The stablecoin market is not static. JPMorgan projects $500 billion in stablecoin market value by end of 2028 (18.6% annualized growth), while Standard Chartered forecasts $2 trillion (102.8% growth)—a 4x divergence that reflects deep uncertainty about adoption speed. Tokenized real-world assets (RWA) already represent $340 billion in notional value, with $33.8 billion distributed across blockchains and $15.4 billion in tokenized US Treasuries alone.

If dollar stablecoins become the default settlement layer for tokenized securities and RWA before euro alternatives scale, European financial infrastructure becomes dollar-native at the base layer—a structural shift that is difficult to reverse. Qivalis’s strategic window is narrow: the RWA market is early enough that euro stablecoins can still become the default settlement medium for EU-regulated tokenized assets before dollar tokens harden into place.
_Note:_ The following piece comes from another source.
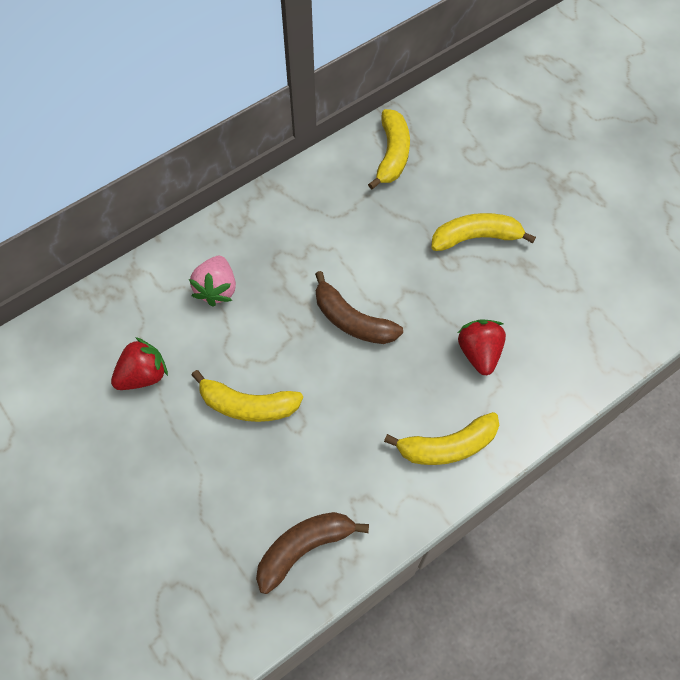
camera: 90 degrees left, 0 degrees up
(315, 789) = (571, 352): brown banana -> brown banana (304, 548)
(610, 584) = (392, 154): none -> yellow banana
Regulatory Uncertainty and the Path to H2 2026

Qivalis has no announced launch date beyond “H2 2026,” no public list of the 37 member banks, and no confirmation of institutional adoption timelines or regulatory approvals. The ECB and national supervisors could constrain public-chain euro stablecoins in favor of central bank digital currencies (CBDCs) or tokenized deposits, rendering bank-backed stablecoins obsolete. If fragmentation occurs, dollar tokens remain the practical default for cross-border settlement and asset trading.

The outcome will define whether on-chain finance defaults to euro infrastructure or remains dollar-native. Qivalis’s success depends not on technology but on regulatory alignment, bank coordination, and whether institutional settlement activity moves to euro rails before dollar stablecoin dominance becomes irreversible.